Bhutan usually imports electricity during the off-season from December to March, but this year it has been importing electricity until May.

This is mainly attributed to poor hydrological conditions.In real terms, the country imported Ngultrum 5.12 billion worth of electricity in the first five months of this year, compared to Ngultrum 1.88 billion in the same period last year.

The country’s trade deficit would have been reduced to Ngultrum 26.83 billion if not for the increase in electricity imports.

In the first six months of this year, electricity export revenue was N3.35 billion, down from N3.49 billion in the same period last year.

Among the top 10 commodities in terms of import value, diesel topped the list with an import value of Nu 5.6 billion, followed by gasoline (import value of Nu 1.9 billion), rice (import value of Nu 1.51 billion) and smartphones (import value of Nu 1.32 billion).

Meanwhile, Bhutan exported Nu 7.02 billion worth of ferrosilicon, Nu 1.71 billion of boulder and Nu 1.26 billion of dolomite.

Unsustainable import growth rates, inflationary pressures and the depreciation of the Ngultrum against the dollar put pressure on the country’s foreign exchange reserves.

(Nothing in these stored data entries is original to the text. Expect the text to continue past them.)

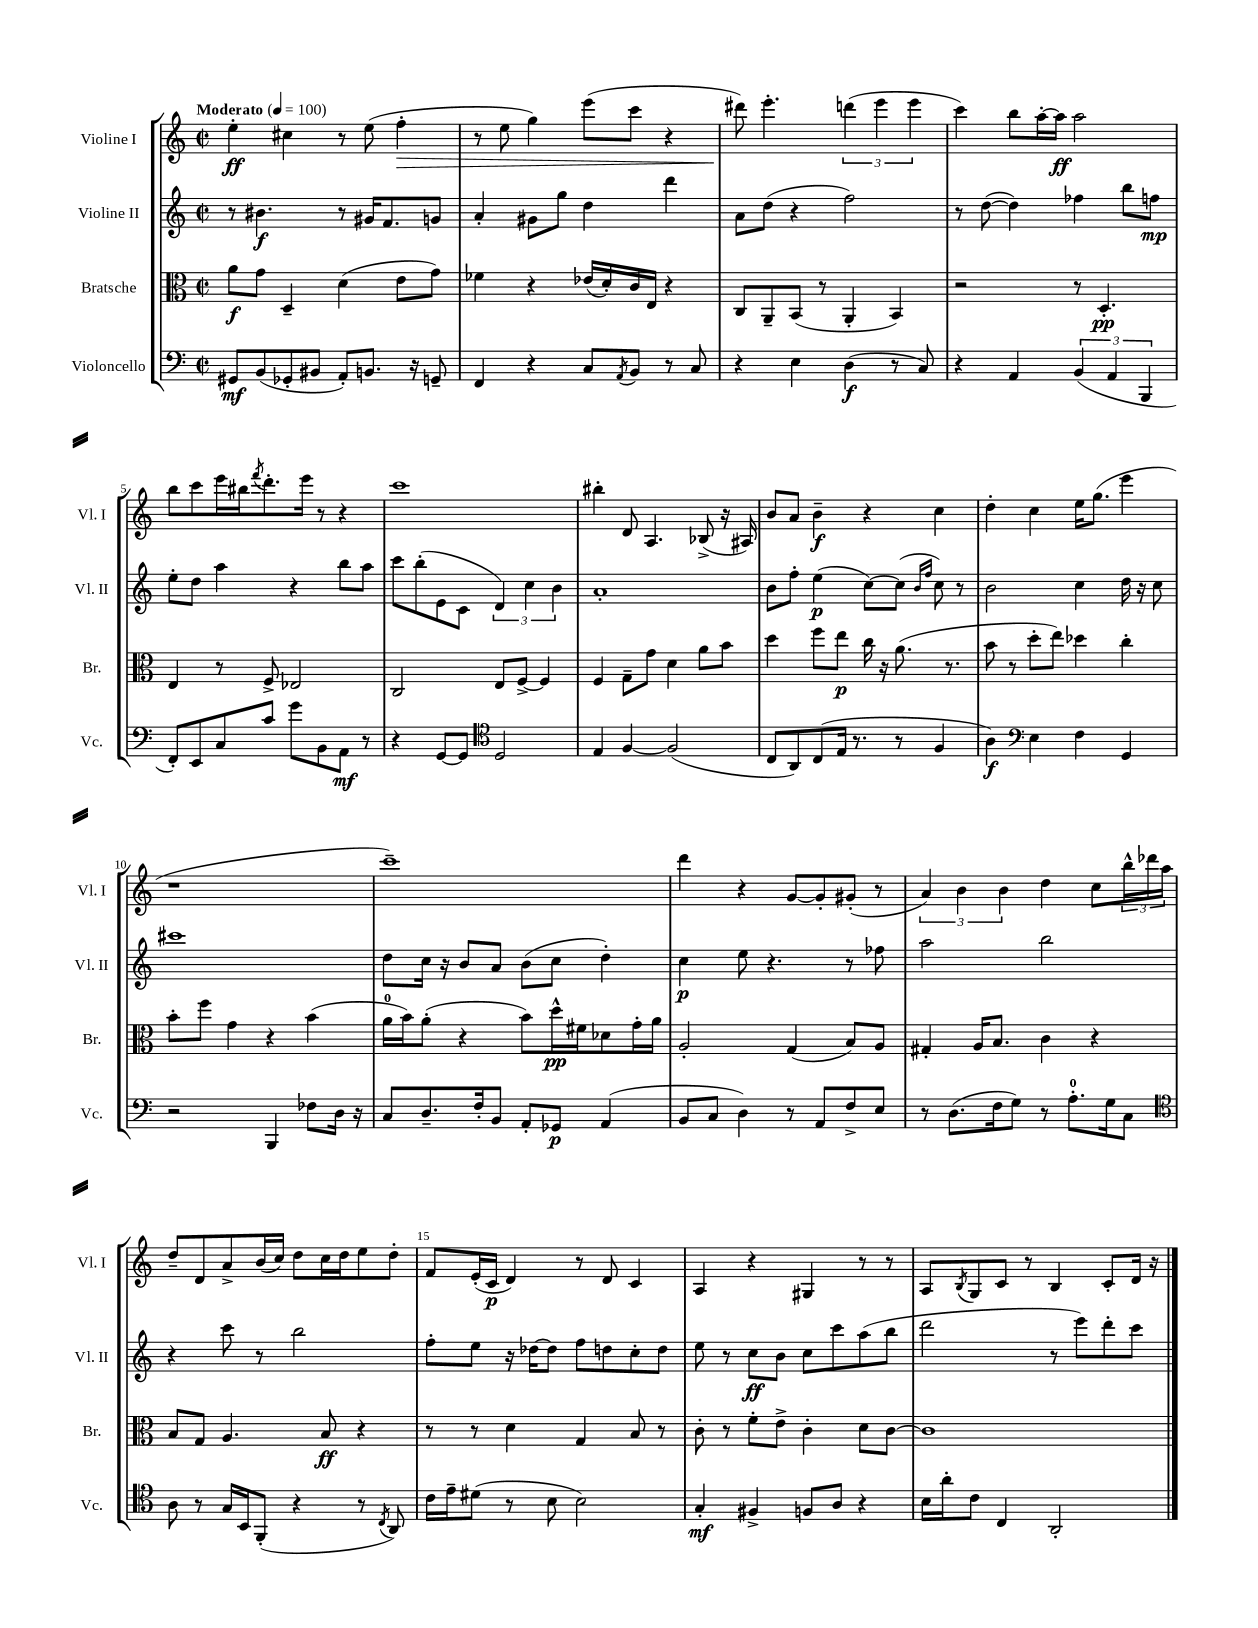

**kern	**dynam	**kern	**dynam	**kern	**dynam	**kern	**dynam
*part4	*part4	*part3	*part3	*part2	*part2	*part1	*part1
*staff4	*staff4	*staff3	*staff3	*staff2	*staff2	*staff1	*staff1
*I"Violoncello	*	*I"Bratsche	*	*I"Violine II	*	*I"Violine I	*
*I'Vc.	*	*I'Br.	*	*I'Vl. II	*	*I'Vl. I	*
*clefF4	*	*clefC3	*	*clefG2	*	*clefG2	*
*k[]	*	*k[]	*	*k[]	*	*k[]	*
*M2/2	*	*M2/2	*	*M2/2	*	*M2/2	*
*met(c|)	*	*met(c|)	*	*met(c|)	*	*met(c|)	*
*MM100	*	*MM100	*	*MM100	*	*MM100	*
=1	=1	=1	=1	=1	=1	=1	=1
!	!	!	!	!	!	!LO:TX:a:B:t=Moderato	!
8GG#X/L	mf	8a\L	f	8r	.	4ee'\	ff
(8BB/	.	8g\J	.	4.b#X\	f	.	.
8GG-X'/	.	4D~/	.	.	.	4cc#X\	.
8BB#X/J	.	.	.	.	.	.	.
8AA'/L)	.	(4d\	.	8r	.	8r	.
8.BBn/J	.	.	.	16g#X/KL	.	(8ee\	.
.	.	.	.	8.f/	.	.	.
!	!	!	!	!	!	!	!LO:HP:b
.	.	8e\L	.	.	.	4ff'\	>
16r	.	.	.	.	.	.	.
8GGn~/	.	8g\J)	.	8gn/J	.	.	.
=2	=2	=2	=2	=2	=2	=2	=2
4FF/	.	4f-X\	.	4a'/	.	8r	.
.	.	.	.	.	.	8ee\	.
4r	.	4r	.	8g#X\L	.	4gg\)	.
.	.	.	.	8gg\J	.	.	.
8C/L	.	(16e-X/LL	.	4dd\	.	(8eee\L	.
.	.	16d'/)	.	.	.	.	.
8qAA/	.	.	.	.	.	.	.
8BB/J	.	16c/	.	.	.	8ccc\J	.
.	.	16E/JJ	.	.	.	.	.
8r	.	4r	.	4ddd\	.	4r	.
8C/	.	.	.	.	.	.	.
=3	=3	=3	=3	=3	=3	=3	=3
4r	.	8C/L	.	8a\L	.	8ddd#X\)	.
.	.	8AA~/	.	(8dd\J	.	4.eee'\	]
4E\	.	(8BB/J	.	4r	.	.	.
.	.	8r	.	.	.	.	.
(4D\	f	4AA'/	.	2ff\)	.	(6dddn\	.
.	.	.	.	.	.	6eee\	.
8r	.	4BB/)	.	.	.	.	.
.	.	.	.	.	.	6eee\	.
8C/)	.	.	.	.	.	.	.
=4	=4	=4	=4	=4	=4	=4	=4
4r	.	2r	.	8r	.	4ccc\)	.
.	.	.	.	([8dd\	.	.	.
4AA/	.	.	.	4dd\])	.	8bb\L	.
.	.	.	.	.	.	[16aa'\L	.
.	.	.	.	.	.	16aa\JJ]	ff
(6BB/	.	8r	.	4ff-X\	.	2aa\	.
.	.	4.D'/	pp	.	.	.	.
6AA/	.	.	.	.	.	.	.
.	.	.	.	8bb\L	.	.	.
6BBB/	.	.	.	.	.	.	.
.	.	.	.	8ffn\J	mp	.	.
!!LO:LB:g=z
=5	=5	=5	=5	=5	=5	=5	=5
8FF'/L)	.	4E/	.	8ee'\L	.	8bb\L	.
8EE/	.	.	.	8dd\J	.	8ccc\	.
8C/	.	8r	.	4aa\	.	16eee\L	.
.	.	.	.	.	.	16bb#X\J	.
.	.	.	.	.	.	8qfff/	.
8c/J	.	8F^/	.	.	.	8.ddd'\	.
8g\L	.	2E-X/	.	4r	.	.	.
.	.	.	.	.	.	16eee\Jk	.
8BB\	.	.	.	.	.	8r	.
8AA\J	mf	.	.	8bb\L	.	4r	.
8r	.	.	.	8aa\J	.	.	.
=6	=6	=6	=6	=6	=6	=6	=6
4r	.	2C/	.	8ccc\L	.	1ccc	.
.	.	.	.	(8bb'\	.	.	.
[8GG/L	.	.	.	8e\	.	.	.
8GG/J]	.	.	.	8c\J	.	.	.
*clefC4	*	*	*	*	*	*	*
2D/	.	8E/L	.	6d/)	.	.	.
.	.	[8F^/J	.	.	.	.	.
.	.	.	.	6cc\	.	.	.
.	.	4F/]	.	.	.	.	.
.	.	.	.	6b\	.	.	.
=7	=7	=7	=7	=7	=7	=7	=7
4E/	.	4F/	.	1a'	.	4bb#X'\	.
[4F/	.	8G~\L	.	.	.	8d/	.
.	.	8g\J	.	.	.	4.A/	.
(2F/]	.	4d\	.	.	.	.	.
.	.	8a\L	.	.	.	(8B-X^/	.
.	.	8b\J	.	.	.	16r	.
.	.	.	.	.	.	16A#X/)	.
=8	=8	=8	=8	=8	=8	=8	=8
8C/L	.	4dd\	.	8b\L	.	8b/L	.
8AA/)	.	.	.	8ff'\J	.	8a/J	.
(8C/	.	8ff\L	.	(4ee\	p	4b~\	f
16E/Jk	.	8ee\J	p	.	.	.	.
8.r	.	.	.	.	.	.	.
.	.	16cc\	.	[8cc\L)	.	4r	.
.	.	16r	.	.	.	.	.
8r	.	(8.a\	.	(8cc\J]	.	.	.
.	.	.	.	16qqb/LL	.	.	.
.	.	.	.	16qqff/JJ	.	.	.
4F/	.	.	.	8cc\)	.	4cc\	.
.	.	8.r	.	.	.	.	.
.	.	.	.	8r	.	.	.
=9	=9	=9	=9	=9	=9	=9	=9
4A\)	f	8b\	.	2b\	.	4dd'\	.
.	.	8r	.	.	.	.	.
*clefF4	*	*	*	*	*	*	*
4E\	.	8dd'\L	.	.	.	4cc\	.
.	.	8ee\J)	.	.	.	.	.
4F\	.	4dd-X\	.	4cc\	.	16ee\KL	.
.	.	.	.	.	.	(8.gg\J	.
4GG/	.	4cc'\	.	16dd\	.	4eee\	.
.	.	.	.	16r	.	.	.
.	.	.	.	8cc\	.	.	.
!!LO:LB:g=z
=10	=10	=10	=10	=10	=10	=10	=10
2r	.	8b'\L	.	1ccc#X	.	1r	.
.	.	8ff\J	.	.	.	.	.
.	.	4g\	.	.	.	.	.
4BBB/	.	4r	.	.	.	.	.
8F-X\L	.	(4b\	.	.	.	.	.
16D\Jk	.	.	.	.	.	.	.
16r	.	.	.	.	.	.	.
=11	=11	=11	=11	=11	=11	=11	=11
8C/L	.	16a\LL	.	8dd\L	.	1ccc~)	.
.	.	16b\J)	.	.	.	.	.
8.D~/	.	(8a'\J	.	16cc\Jk	.	.	.
.	.	.	.	16r	.	.	.
.	.	4r	.	8b/L	.	.	.
16F'/k	.	.	.	.	.	.	.
8BB/J	.	.	.	8a/J	.	.	.
8AA'/L	.	8b\L)	.	(8b\L	.	.	.
8GG-X/J	p	16dd^^\L	pp	8cc\J	.	.	.
.	.	16f#X\J	.	.	.	.	.
(4AA/	.	8d-X\	.	4dd'\)	.	.	.
.	.	16g'\L	.	.	.	.	.
.	.	16a\JJ	.	.	.	.	.
=12	=12	=12	=12	=12	=12	=12	=12
8BB/L	.	2A'/	.	4cc\	p	4ddd\	.
8C/J	.	.	.	.	.	.	.
4D\)	.	.	.	8ee\	.	4r	.
.	.	.	.	4.r	.	.	.
8r	.	(4G/	.	.	.	[8g/L	.
8AA/L	.	.	.	.	.	8g'/]	.
8F^/	.	8B/L)	.	8r	.	(8g#X'/J	.
8E/J	.	8A/J	.	8ff-X\	.	8r	.
=13	=13	=13	=13	=13	=13	=13	=13
8r	.	4G#X'/	.	2aa\	.	6a/)	.
(8.D\L	.	.	.	.	.	.	.
.	.	.	.	.	.	6b\	.
.	.	16A/KL	.	.	.	.	.
16F\k	.	8.B/J	.	.	.	.	.
.	.	.	.	.	.	6b\	.
8G\J)	.	.	.	.	.	.	.
8r	.	4c\	.	2bb\	.	4dd\	.
8.A'\L	.	.	.	.	.	.	.
.	.	4r	.	.	.	8cc\L	.
16G\k	.	.	.	.	.	.	.
8C\J	.	.	.	.	.	24bb^^\L	.
.	.	.	.	.	.	24ddd-X\	.
.	.	.	.	.	.	24aa\JJ	.
!!LO:LB:g=z
=14	=14	=14	=14	=14	=14	=14	=14
*clefC4	*	*	*	*	*	*	*
8A\	.	8B/L	.	4r	.	8dd~/L	.
8r	.	8G/J	.	.	.	8d/	.
16G/LL	.	4.A/	.	8ccc\	.	8a^/	.
16BB/J	.	.	.	.	.	.	.
(8FF'/J	.	.	.	8r	.	(16b/L	.
.	.	.	.	.	.	16cc/JJ)	.
4r	.	.	.	2bb\	.	8dd\L	.
.	.	8B/	ff	.	.	16cc\L	.
.	.	.	.	.	.	16dd\J	.
8r	.	4r	.	.	.	8ee\	.
8qC/	.	.	.	.	.	.	.
8AA/)	.	.	.	.	.	8dd'\J	.
=15	=15	=15	=15	=15	=15	=15	=15
16c\LL	.	8r	.	8ff'\L	.	8f/L	.
16e~\J	.	.	.	.	.	.	.
(8d#X\J	.	8r	.	8ee\J	.	(16e'/L	.
.	.	.	.	.	.	16c/JJ	p
8r	.	4d\	.	16r	.	4d/)	.
.	.	.	.	[16dd-X\KL	.	.	.
8B\	.	.	.	8dd-\J]	.	.	.
2B\)	.	4G/	.	8ff\L	.	8r	.
.	.	.	.	8ddn\	.	8d/	.
.	.	8B/	.	8cc'\	.	4c/	.
.	.	8r	.	8dd\J	.	.	.
=16	=16	=16	=16	=16	=16	=16	=16
4G'/	mf	8c'\	.	8ee\	.	4A/	.
.	.	8r	.	8r	.	.	.
4F#X^/	.	8f'\L	.	8cc\L	ff	4r	.
.	.	8e^\J	.	8b\J	.	.	.
8Fn/L	.	4c'\	.	8cc\L	.	4G#X/	.
8A/J	.	.	.	8ccc\	.	.	.
4r	.	8d\L	.	(8aa\	.	8r	.
.	.	[8c\J	.	8bb\J	.	8r	.
=17	=17	=17	=17	=17	=17	=17	=17
16B\LL	.	1c]	.	2ddd\	.	8A/L	.
16a'\J	.	.	.	.	.	.	.
.	.	.	.	.	.	8qB/	.
8c\J	.	.	.	.	.	8G/	.
4C/	.	.	.	.	.	8c/J	.
.	.	.	.	.	.	8r	.
2AA'/	.	.	.	8r	.	4B/	.
.	.	.	.	8eee\L)	.	.	.
.	.	.	.	8ddd'\	.	8c'/L	.
.	.	.	.	8ccc\J	.	16d/Jk	.
.	.	.	.	.	.	16r	.
==	==	==	==	==	==	==	==
*-	*-	*-	*-	*-	*-	*-	*-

According to a report by the Royal Monetary Authority, Bhutan’s central bank, as of May this year, Bhutan’s total foreign exchange reserves amounted to US$596.85 million, enough to meet 15.44 months of necessary import needs, slightly higher than the constitutional requirement.

The constitution provides that a minimum foreign exchange reserve sufficient to cover at least one year’s basic import expenses must be maintained.

According to the government’s 2024-25 budget presentation, the current account deficit is expected to narrow to 19.1% of GDP, mainly due to an improvement in the trade balance.

The trade deficit is expected to fall to N51.69 billion in the 2023-24 fiscal year, compared with N72.97 billion in the previous fiscal year. This is due to an 8.5 per cent decrease in imports.

The current account balance is expected to improve to 18.9% in 2024-25 and further improve by 4.4% in 2025-26.

Over the medium term, the current account deficit is expected to moderate, mainly due to lower imports as hydropower-related imports gradually decline after the completion of projects.

Meanwhile, imports are expected to grow by an average of 1.2% and exports are expected to grow by an average of 6.9% over the next five years.

With the commissioning of the Nyekahu Hydropower Station in January this year and the expected commissioning of the Punashanhu II Hydropower Station in August this year, hydropower exports are expected to increase significantly.